CD40 function in immune development and response: Cell type requirements and cytoplasmic domain function

Abstract

Abstract CD40 is a TNFR family member and serves as a costimulatory molecule expressed on multiple antigen presenting cell (APC) lineages. The functional significance of CD40 expression is illustrated by human disease and mouse models of life-threatening immune deficiency. CD40-CD40L deficiency affects multiple aspects of immune development and response. However, cell type-specific requirements for CD40 and requirements for CD40 signaling domains have not been comprehensively analyzed. In this study, we use conditional CD40 knockout mice to study cell type requirements and generated CD40 intracellular domain mutants by CRISPR to determine domain-specific functions. CD40 expression on B cells but not DC is required for CD40 dependent superantigen-specific negative selection and for T-cell dependent class-switched antibody responses. TRAF2/3 binding domains of CD40 are critical for these CD40 functions, while deletion of putative TRAF6 binding domain had minimal effect. In contrast, in vivo priming of cytokine-producing T cells depends on CD40 expression on DC but not B cells and requires both TRAF2/3 and TRAF6 domains.
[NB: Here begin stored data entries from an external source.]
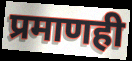
प्रमाणहीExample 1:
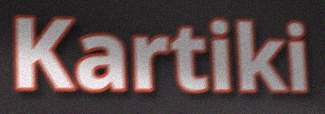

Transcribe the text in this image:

Kartiki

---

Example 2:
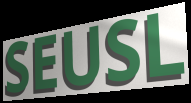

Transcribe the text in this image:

SEUSL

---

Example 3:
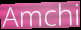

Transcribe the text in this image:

Amchi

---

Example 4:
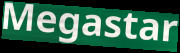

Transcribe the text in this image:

Megastar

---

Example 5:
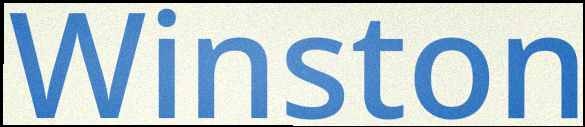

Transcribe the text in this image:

Winston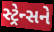
સ્ટ્રેન્સને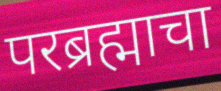
परब्रह्माचा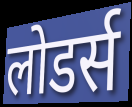
लोडर्स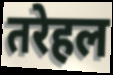
तरेहल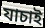
যাচাইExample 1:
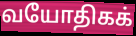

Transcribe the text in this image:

வயோதிகக்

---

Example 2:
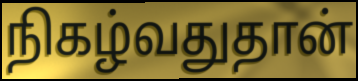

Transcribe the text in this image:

நிகழ்வதுதான்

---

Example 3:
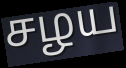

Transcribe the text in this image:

சழய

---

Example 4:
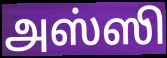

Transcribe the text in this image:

அஸ்ஸி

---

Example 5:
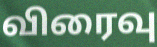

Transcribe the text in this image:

விரைவு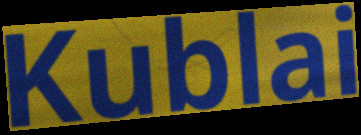
Kublai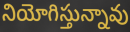
నియోగిస్తున్నావుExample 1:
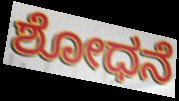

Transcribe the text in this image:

ಶೋಧನೆ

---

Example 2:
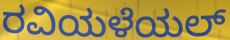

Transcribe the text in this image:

ರವಿಯಳೆಯಲ್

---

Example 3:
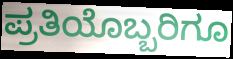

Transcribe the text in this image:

ಪ್ರತಿಯೊಬ್ಬರಿಗೂ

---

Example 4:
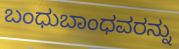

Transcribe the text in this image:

ಬಂಧುಬಾಂಧವರನ್ನು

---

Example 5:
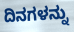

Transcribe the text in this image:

ದಿನಗಳನ್ನುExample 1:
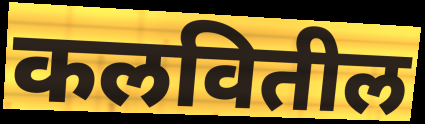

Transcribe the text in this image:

कलवितील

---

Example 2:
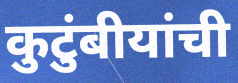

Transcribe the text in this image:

कुटुंबीयांची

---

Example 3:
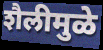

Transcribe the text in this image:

शैलीमुळे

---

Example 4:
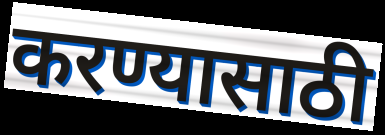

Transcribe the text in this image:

करण्यासाठी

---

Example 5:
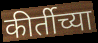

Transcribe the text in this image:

कीर्तीच्याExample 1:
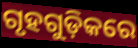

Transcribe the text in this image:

ଗୃହଗୁଡ଼ିକରେ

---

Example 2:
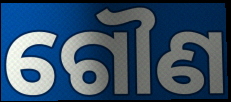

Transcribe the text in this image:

ଗୌଣ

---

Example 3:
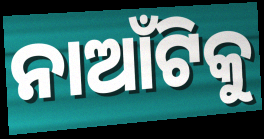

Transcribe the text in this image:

ନାଆଁଟିକୁ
CD40 expression on both B cells and DC is required for maximal autoimmune EAE disease induced by recombinant human MOG (rhMOG), and both TRAF2/3 and TRAF6 domains of CD40 are required for this autoimmune response. Initial results indicate that CD40 on thymic epithelial cells and DC contributes to negative selection of tissue restricted antigen-binding T cells. These results identify different CD40-dependent APC requirements and suggest distinct CD40 signaling pathways for specific immune responses. Analysis of the linkage between cell type-specific CD40 function and intracellular signaling is under study.